Unverständlich für Gerstorfer auch, dass von angekündigten 20 Millionen Euro Förderungen im Wohnbau-Ressort bei der Wohnkostenbeihilfe bislang nur 456.000 Euro ausbezahlt worden seien. Beim Härtefonds für Vereine etwa seien 560.000 Euro von fünf Millionen in Anspruch genommen worden. Mehr geflossen ist beim Tourismuspaket: knapp 12 von 18 Millionen Euro.

„In Summe komme ich auf gut 21 Millionen Euro, die nach neun Monaten Corona-Hilfspaket tatsächlich bei Unternehmen und Personen ankommen. Das ist eigentlich eine ziemliche Fake-Partie, wenn man sich die Überschriften anschaut“, findet Gerstorfer harte Worte.

Dörfel sieht „Wahlkampfgetöse“

Das dauerhafte Wahlkampfgetöse der SPÖ trübe den Blick auf die Sachlichkeit, reagiert ÖVP-Klubobmann Christian Dörfel auf die Kritik. Das 580 Millionen Euro-Paket sei „in erster Linie ein Schutzschirm, der mit Garantien und Ausfallshaftungen auf den Bundesförderungen aufsetzt und dann für Unternehmen, Vereine oder Menschen in Notsituationen einspringt, wenn diese nicht mehr weiterkönnen“, so Dörfel, und weiter: „Die SPÖ macht den Eindruck, als würde sie sich wünschen, dass Unternehmen in die Misere geraten und damit auf diese Haftungen und Garantien zurückgreifen müssen.
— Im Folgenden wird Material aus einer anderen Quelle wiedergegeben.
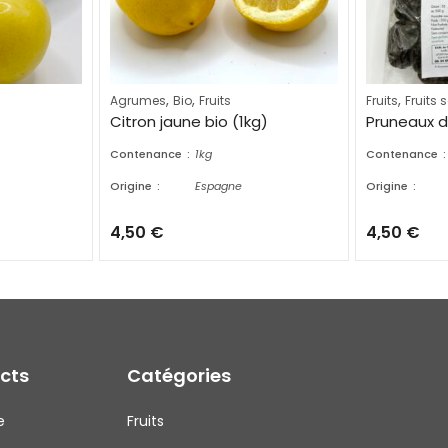
,
,
,
Agrumes
Bio
Fruits
Fruits
Fruits 
Citron jaune bio (1kg)
Pruneaux d
Contenance
1kg
Contenance
Origine
Espagne
Origine
4,50
€
4,50
€
ects
Catégories
e
Fruits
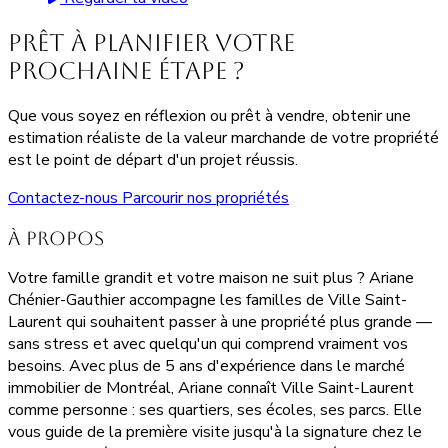
Prêt à planifier votre
prochaine étape ?
Que vous soyez en réflexion ou prêt à vendre, obtenir une
estimation réaliste de la valeur marchande de votre propriété
est le point de départ d'un projet réussis.
Contactez-nous
Parcourir nos propriétés
À propos
Votre famille grandit et votre maison ne suit plus ? Ariane
Chénier-Gauthier accompagne les familles de Ville Saint-
Laurent qui souhaitent passer à une propriété plus grande —
sans stress et avec quelqu'un qui comprend vraiment vos
besoins. Avec plus de 5 ans d'expérience dans le marché
immobilier de Montréal, Ariane connaît Ville Saint-Laurent
comme personne : ses quartiers, ses écoles, ses parcs. Elle
vous guide de la première visite jusqu'à la signature chez le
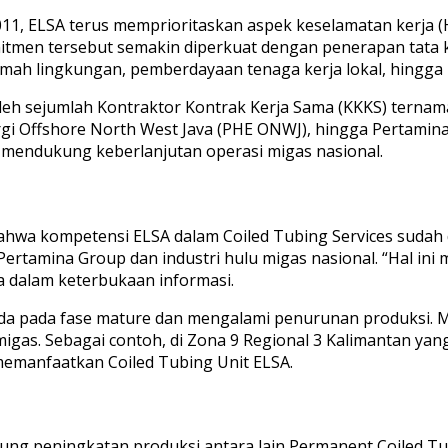
1, ELSA terus memprioritaskan aspek keselamatan kerja (HS
 Komitmen tersebut semakin diperkuat dengan penerapan tata k
amah lingkungan, pemberdayaan tenaga kerja lokal, hingga 
 oleh sejumlah Kontraktor Kontrak Kerja Sama (KKKS) terna
gi Offshore North West Java (PHE ONWJ), hingga Pertamin
 mendukung keberlanjutan operasi migas nasional.
hwa kompetensi ELSA dalam Coiled Tubing Services sudah d
i Pertamina Group dan industri hulu migas nasional. “Hal i
a dalam keterbukaan informasi.
rada pada fase mature dan mengalami penurunan produksi. M
s. Sebagai contoh, di Zona 9 Regional 3 Kalimantan yang
memanfaatkan Coiled Tubing Unit ELSA.
g peningkatan produksi antara lain Permanent Coiled Tubi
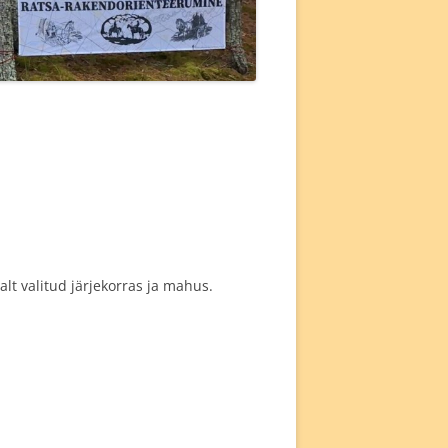
lt valitud järjekorras ja mahus.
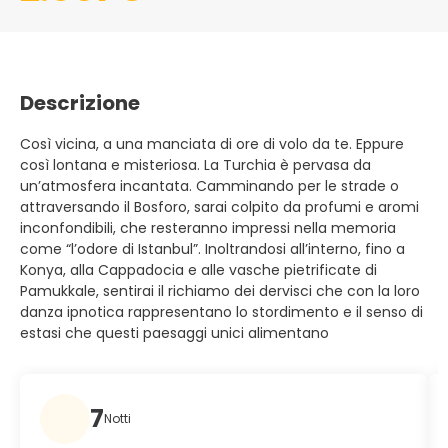
Descrizione
Così vicina, a una manciata di ore di volo da te. Eppure
così lontana e misteriosa. La Turchia è pervasa da
un’atmosfera incantata. Camminando per le strade o
attraversando il Bosforo, sarai colpito da profumi e aromi
inconfondibili, che resteranno impressi nella memoria
come “l’odore di Istanbul”. Inoltrandosi all’interno, fino a
Konya, alla Cappadocia e alle vasche pietrificate di
Pamukkale, sentirai il richiamo dei dervisci che con la loro
danza ipnotica rappresentano lo stordimento e il senso di
estasi che questi paesaggi unici alimentano
7
Notti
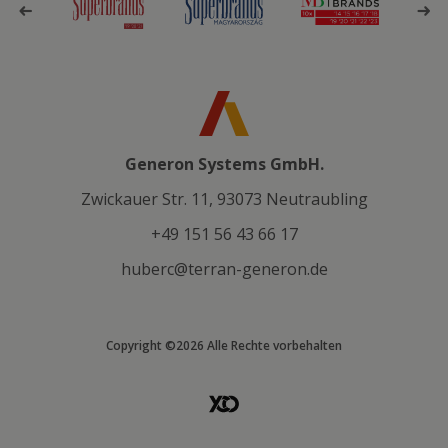
Generon Systems GmbH.
Zwickauer Str. 11, 93073 Neutraubling
+49 151 56 43 66 17
huberc@terran-generon.de
Copyright ©2026 Alle Rechte vorbehalten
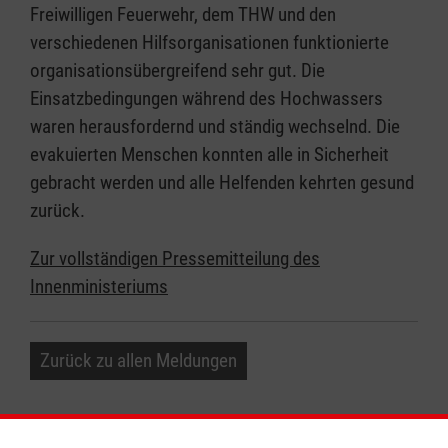
Freiwilligen Feuerwehr, dem THW und den
verschiedenen Hilfsorganisationen funktionierte
organisationsübergreifend sehr gut. Die
Einsatzbedingungen während des Hochwassers
waren herausfordernd und ständig wechselnd. Die
evakuierten Menschen konnten alle in Sicherheit
gebracht werden und alle Helfenden kehrten gesund
zurück.
Zur vollständigen Pressemitteilung des
Innenministeriums
Zurück zu allen Meldungen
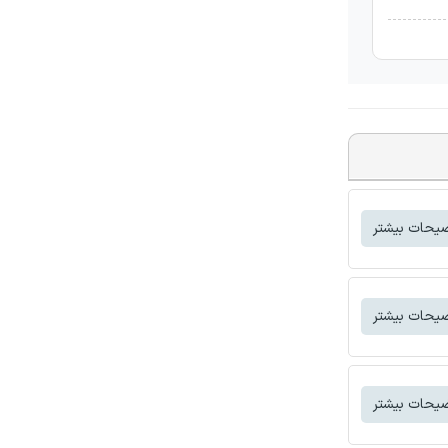
یحات بیشتر
یحات بیشتر
یحات بیشتر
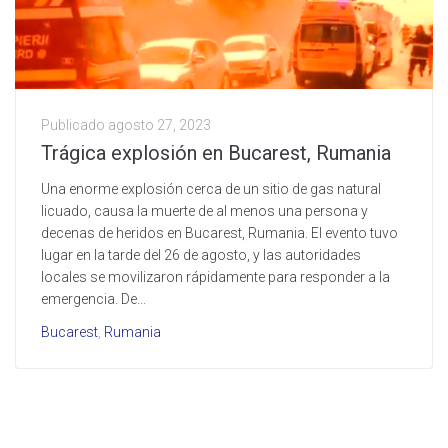
Publicado
agosto 27, 2023
Trágica explosión en Bucarest, Rumania
Una enorme explosión cerca de un sitio de gas natural
licuado, causa la muerte de al menos una persona y
decenas de heridos en Bucarest, Rumania. El evento tuvo
lugar en la tarde del 26 de agosto, y las autoridades
locales se movilizaron rápidamente para responder a la
emergencia. De...
Bucarest
,
Rumania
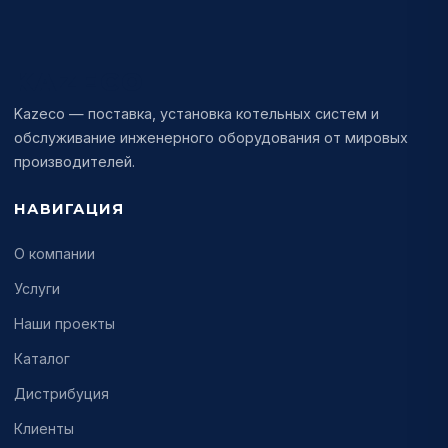
KAZECO
Kazeco — поставка, установка котельных систем и
обслуживание инженерного оборудования от мировых
производителей.
НАВИГАЦИЯ
О компании
Услуги
Наши проекты
Каталог
Дистрибуция
Клиенты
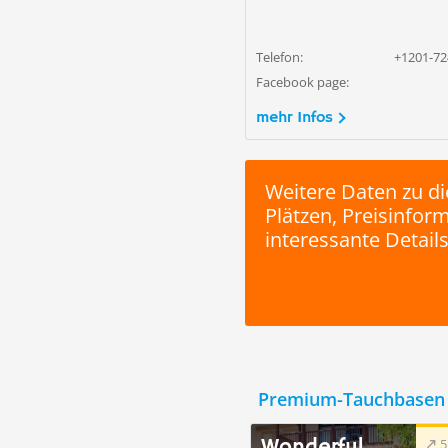
Telefon:
+1201-72
Facebook page:
mehr Infos
Weitere Daten zu di
Plätzen, Preisinfo
interessante Details
Premium-Tauchbasen 
5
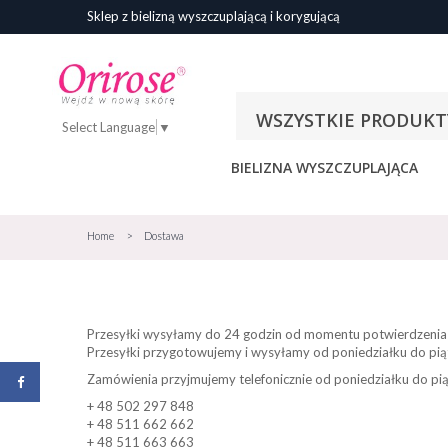
Sklep z bielizną wyszczuplającą i korygującą
WSZYSTKIE PRODUKT
Select Language
▼
BIELIZNA WYSZCZUPLAJĄCA
Home
>
Dostawa
Przesyłki wysyłamy do 24 godzin od momentu potwierdzenia t
Przesyłki przygotowujemy i wysyłamy od poniedziałku do pią
Zamówienia przyjmujemy telefonicznie od poniedziałku do piąt
+ 48 502 297 848
+ 48 511 662 662
+ 48 511 663 663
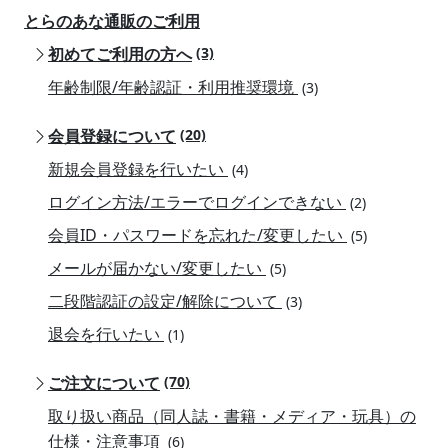
とらのあな通販のご利用
初めてご利用の方へ
(3)
年齢制限/年齢認証・利用推奨環境
(3)
会員登録について
(20)
新規会員登録を行いたい
(4)
ログイン方法/エラーでログインできない
(2)
会員ID・パスワードを忘れた/変更したい
(5)
メールが届かない/変更したい
(5)
二段階認証の設定/解除について
(3)
退会を行いたい
(1)
ご注文について
(70)
取り扱い商品（同人誌・書籍・メディア・玩具）の
仕様・注意事項
(6)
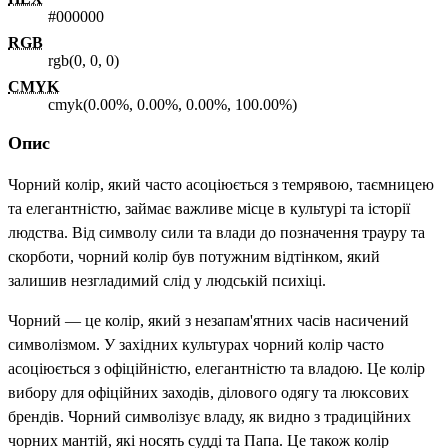
#000000
RGB
rgb(0, 0, 0)
CMYK
cmyk(0.00%, 0.00%, 0.00%, 100.00%)
Опис
Чорний колір, який часто асоціюється з темрявою, таємницею
та елегантністю, займає важливе місце в культурі та історії
людства. Від символу сили та влади до позначення трауру та
скорботи, чорний колір був потужним відтінком, який
залишив незгладимий слід у людській психіці.
Чорний — це колір, який з незапам'ятних часів насичений
символізмом. У західних культурах чорний колір часто
асоціюється з офіційністю, елегантністю та владою. Це колір
вибору для офіційних заходів, ділового одягу та люксових
брендів. Чорний символізує владу, як видно з традиційних
чорних мантій, які носять судді та Папа. Це також колір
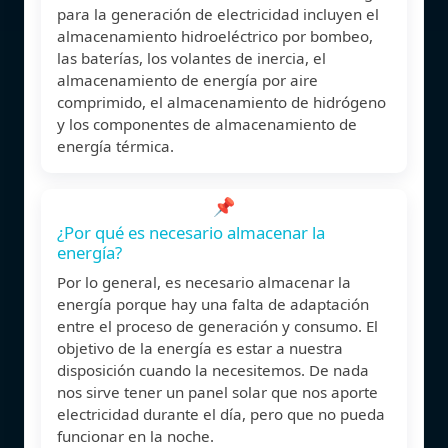
para la generación de electricidad incluyen el
almacenamiento hidroeléctrico por bombeo,
las baterías, los volantes de inercia, el
almacenamiento de energía por aire
comprimido, el almacenamiento de hidrógeno
y los componentes de almacenamiento de
energía térmica.
📌
¿Por qué es necesario almacenar la
energía?
Por lo general, es necesario almacenar la
energía porque hay una falta de adaptación
entre el proceso de generación y consumo. El
objetivo de la energía es estar a nuestra
disposición cuando la necesitemos. De nada
nos sirve tener un panel solar que nos aporte
electricidad durante el día, pero que no pueda
funcionar en la noche.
Wir sind froh, dass trotz der herausfordernden Situation und dank der funktionierenden Unterstützungsmaßnahmen des Bundes und des Landes Arbeitsplätze gehalten werden können und wir nicht mit dem Feuerlöscher ausrücken müssen.“

„Covid-19-Wohnkostenbeihilfe nur kleines Segment“

Aus dem Büro von LH-Stellvertreter Wohnbaureferent Manfred Haimbuchner heißt es auf Tips-Nachfrage, das die von der SPÖ angefragten Kosten für die Covid-19-Wohnkostenhilfe nur ein kleines Segment der zu erwartenden Mehrkosten im Bereich der Wohnbeihilfe seien. Diese war befristet auf drei Monate (als Soforthilfe) und zielte insbesondere auf Unternehmer sowie Eigentümer von Wohnungen und Eigenheimen ab. „Alle anderen Anträge in dieser Zeit wurden in die klassische Wohnbeihilfe umgeleitet und hier gab es natürlich massive Steigerungen der Anträge. Abgerechnet wird am Schluss und die Folgen der Covid-Krise - in weiterer Folge als Wirtschafts- und Arbeitsmarktkrise - wird uns auch in der Wohnbeihilfe noch viele (zusätzliche) Millionen kosten.“ Das Ressort von LH-Stellvertreter Haimbuchner sei aber finanziell so gut aufgestellt, dass es diese Krise meistern werde können.